I have no work today, we took my Wednesday off my plan this week to give me a breather mid-way through the week. I'll be back at work tomorrow for a few hours.
It's nice to have a job where they're understanding my situation, and helpful to get me back on track. I'll be there in no time.
Today I really feel that I am recovering well. Sure, I have setbacks, like yesterday, but I am really doing well. I still don't like the high number that laughs at me when I get on the scale, but I am more okay with it. I don't think it's a good thing that I am okay with it, but it's something I'll have to be for now.

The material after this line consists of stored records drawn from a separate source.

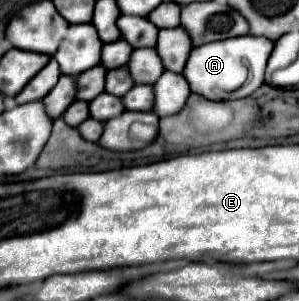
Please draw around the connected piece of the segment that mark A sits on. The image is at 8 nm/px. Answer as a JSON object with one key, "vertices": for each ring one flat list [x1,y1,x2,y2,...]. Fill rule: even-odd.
{"vertices":[[241,35,233,39,223,39,217,43,205,43,201,47,195,47,191,51,189,63,185,65,185,79,189,79,191,91,197,95,203,95,211,101,225,101,225,99,241,99,249,97,253,91,257,91,265,83,265,65,273,51,273,41,267,37,255,37,255,35],[245,67,245,81,241,87,237,87,237,71]]}

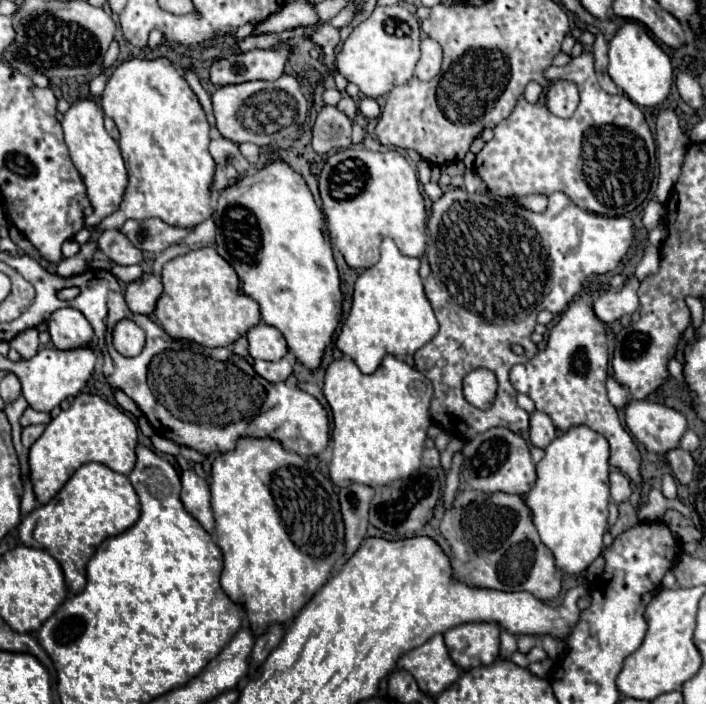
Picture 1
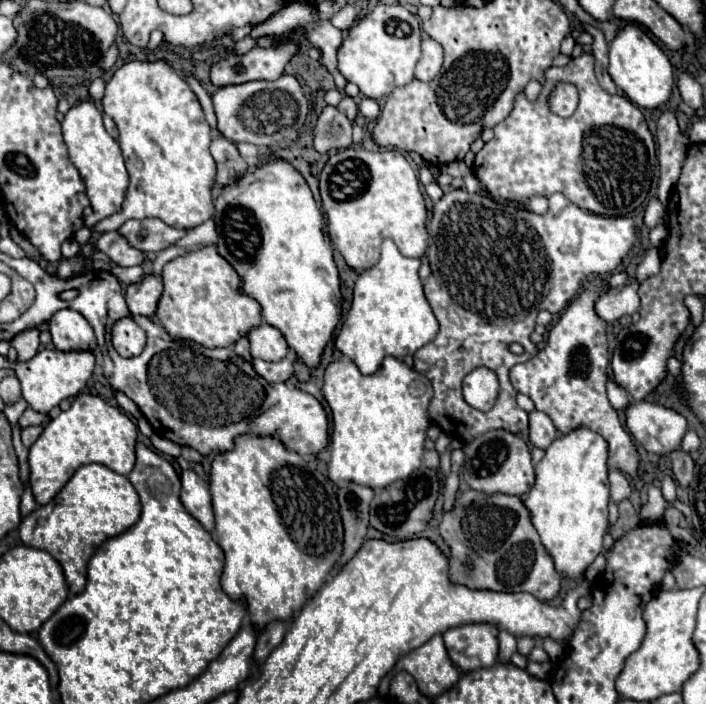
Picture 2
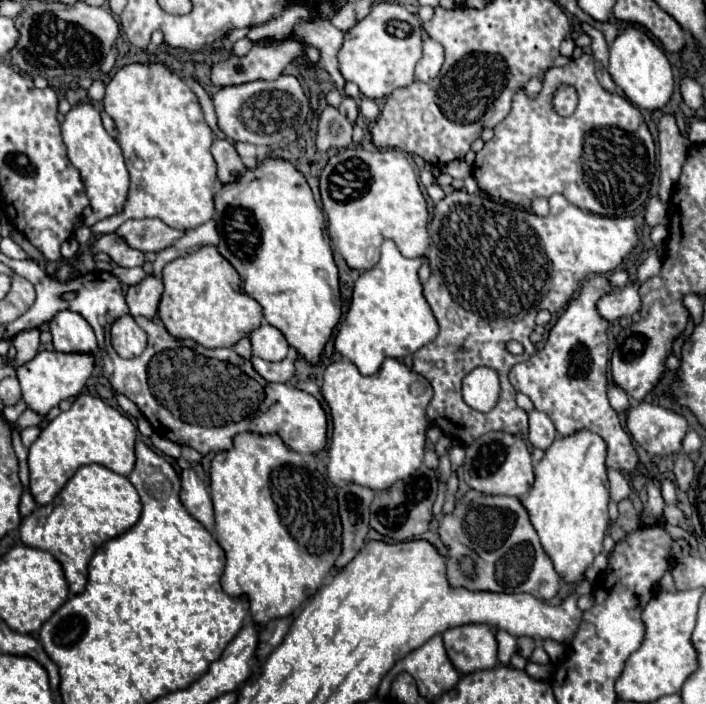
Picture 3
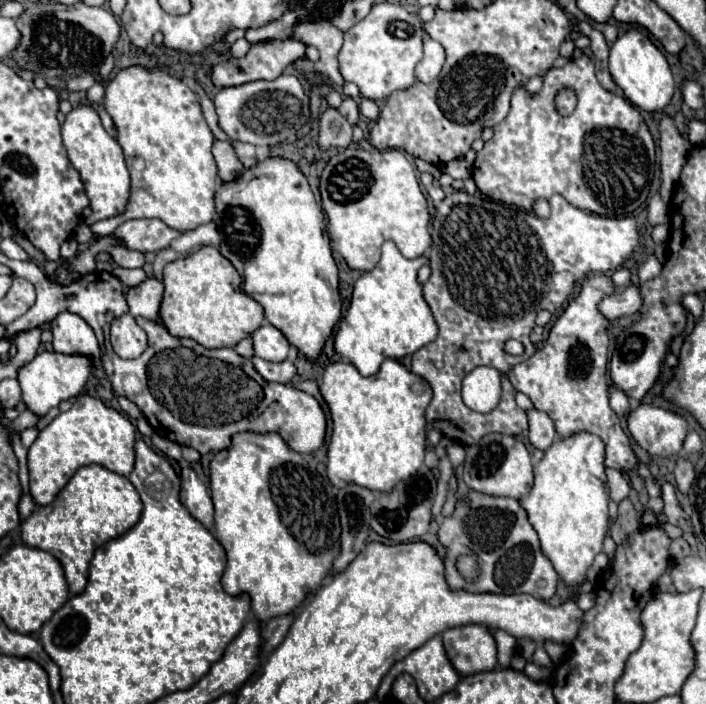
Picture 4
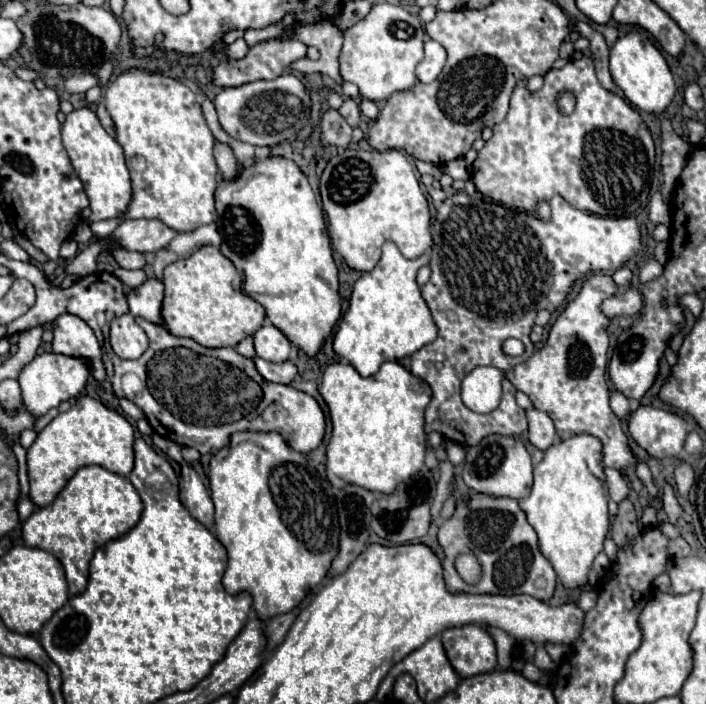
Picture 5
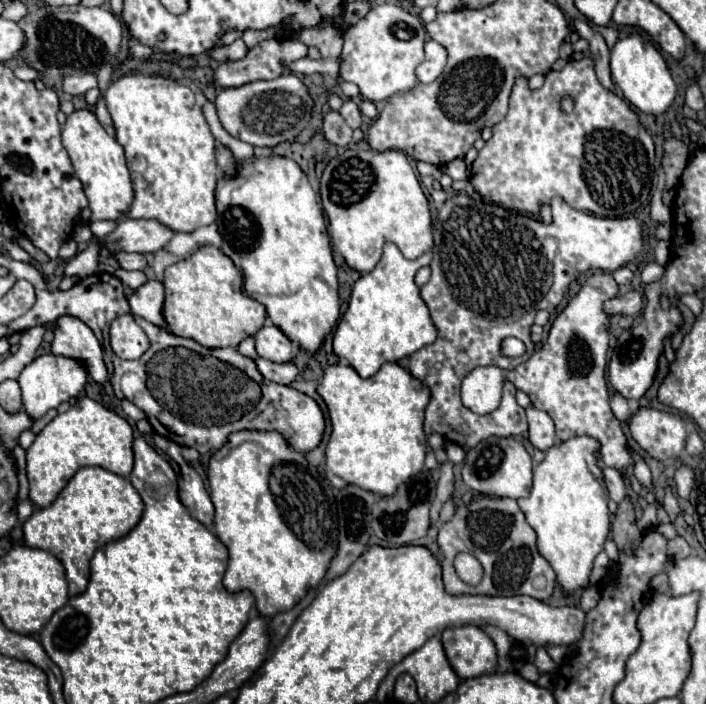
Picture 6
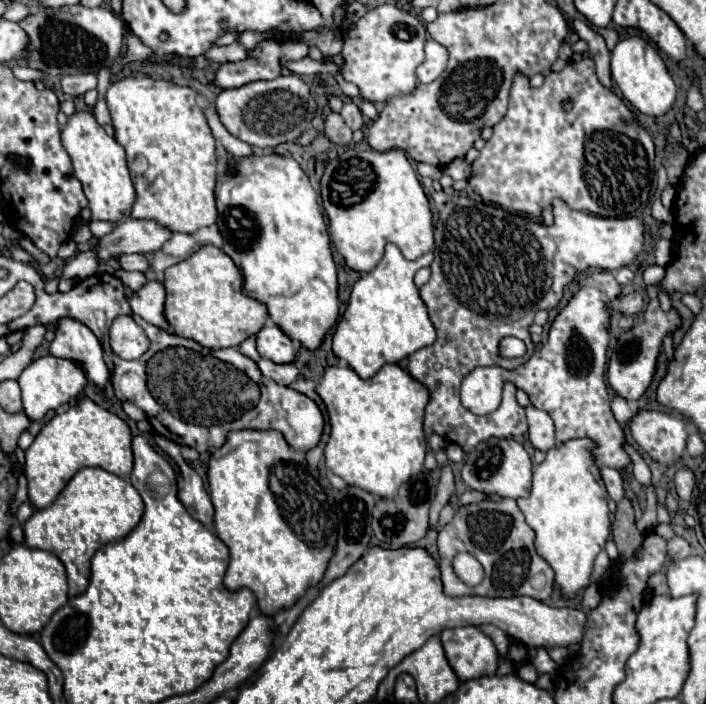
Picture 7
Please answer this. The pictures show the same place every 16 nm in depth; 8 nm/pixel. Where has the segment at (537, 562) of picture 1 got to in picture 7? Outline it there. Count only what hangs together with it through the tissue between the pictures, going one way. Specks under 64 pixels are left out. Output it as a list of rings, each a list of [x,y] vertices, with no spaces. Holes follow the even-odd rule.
[[[516,500],[500,502],[480,502],[472,506],[460,506],[454,520],[438,532],[438,568],[442,576],[444,594],[452,598],[460,596],[486,596],[486,598],[512,598],[530,596],[536,600],[548,600],[554,588],[554,572],[544,558],[534,550],[534,532],[526,524]],[[458,552],[472,554],[484,566],[484,580],[478,586],[466,586],[452,570],[452,558]]]

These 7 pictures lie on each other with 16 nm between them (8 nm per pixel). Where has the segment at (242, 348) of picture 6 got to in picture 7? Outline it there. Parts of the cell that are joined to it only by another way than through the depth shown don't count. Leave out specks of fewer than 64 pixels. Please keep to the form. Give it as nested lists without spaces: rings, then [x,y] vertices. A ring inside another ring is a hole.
[[[250,336],[248,340],[244,340],[238,350],[240,350],[244,356],[252,358],[252,360],[260,360],[260,354],[258,354],[258,350],[256,350],[256,336]]]

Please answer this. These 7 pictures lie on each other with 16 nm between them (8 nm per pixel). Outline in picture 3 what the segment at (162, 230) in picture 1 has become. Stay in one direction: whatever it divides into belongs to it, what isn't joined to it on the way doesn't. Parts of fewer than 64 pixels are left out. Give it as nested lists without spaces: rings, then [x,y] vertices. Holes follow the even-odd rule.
[[[146,218],[146,220],[126,220],[118,230],[116,236],[120,236],[130,248],[136,248],[140,252],[160,252],[168,248],[176,238],[180,238],[184,232],[170,228],[158,218]]]

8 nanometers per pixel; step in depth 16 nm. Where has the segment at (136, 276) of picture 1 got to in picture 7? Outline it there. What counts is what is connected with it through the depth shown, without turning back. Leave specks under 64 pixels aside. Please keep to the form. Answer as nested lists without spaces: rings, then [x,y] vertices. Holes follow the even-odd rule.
[[[120,268],[120,270],[114,272],[114,276],[120,278],[132,292],[138,292],[146,284],[146,276],[140,274],[140,272],[126,272],[126,270]]]

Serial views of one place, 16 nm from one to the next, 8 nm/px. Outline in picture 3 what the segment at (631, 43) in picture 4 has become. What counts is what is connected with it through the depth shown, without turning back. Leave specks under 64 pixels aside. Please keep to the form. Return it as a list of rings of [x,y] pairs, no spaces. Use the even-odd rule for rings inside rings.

My thing is that when I feel down I want calories, and not the good kind. These are what I need to cut out. Eating chocolate doesn't speed up recovery, I think. :) I've been through this so many times in my mind, and written about it so many times too. It's all about eating the right things and about moderation. Cut out the junk that doesn't help me in any way, and deal with missing it now and then.
I think I'm gonna re-watch the Paul McKenna DVDs again this week. It's been a while - had other things on my mind - but they really could help me get reconnected with myself. It'll help me get in the groove and get me to easier stay on track.
So, today I am thankful for:
- Feeling much better!
- Sleep, sleep, sleep!
- Big Fella coming over.
- Playing music in a few minutes. I love playing music.
Have an amazing day! Make sure it counts, and make it count for others too! Life is good!